Nothing but the pictures should be dropped; repeat the rest of the data below exactly.

-- Input records --
Content starts

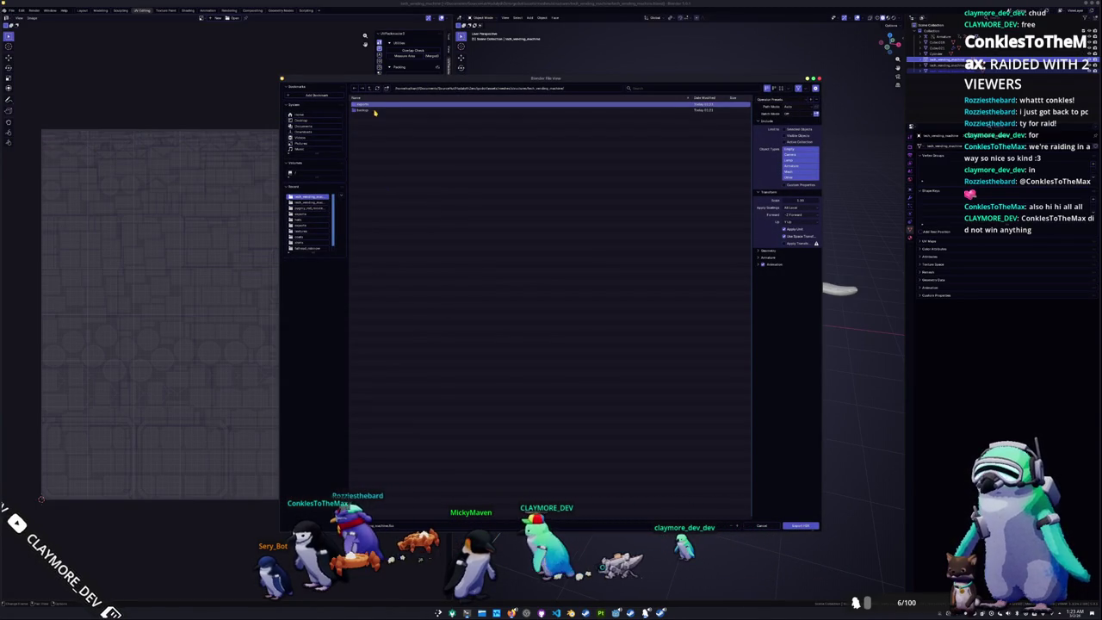
double_click(365, 104)
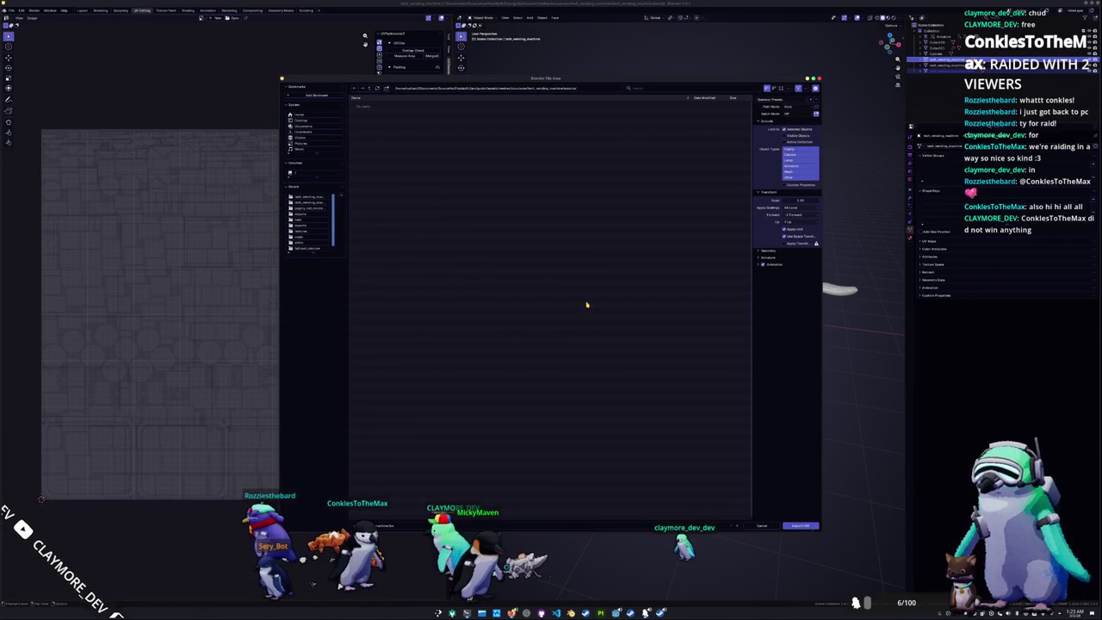
click(804, 526)
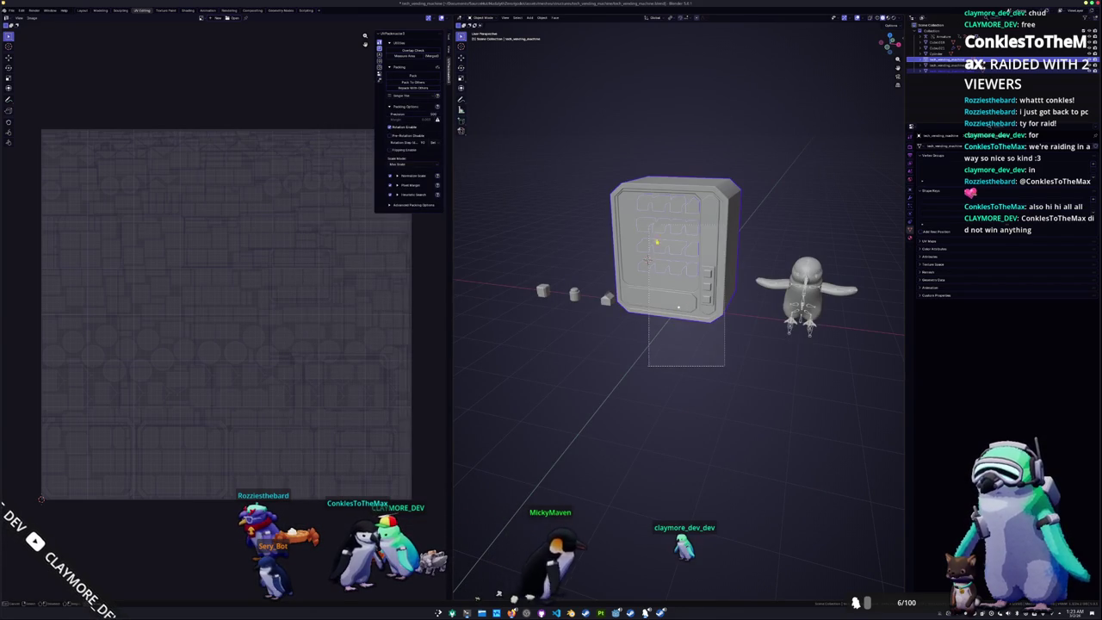
Apply all transforms and export as glTF after reviewing the Include, Data and Material settings
key(ctrl+a)
click(598, 170)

Content ends

-- Answer --
double_click(365, 104)
click(804, 526)
Apply all transforms and export as glTF after reviewing the Include, Data and Material settings
key(ctrl+a)
click(598, 170)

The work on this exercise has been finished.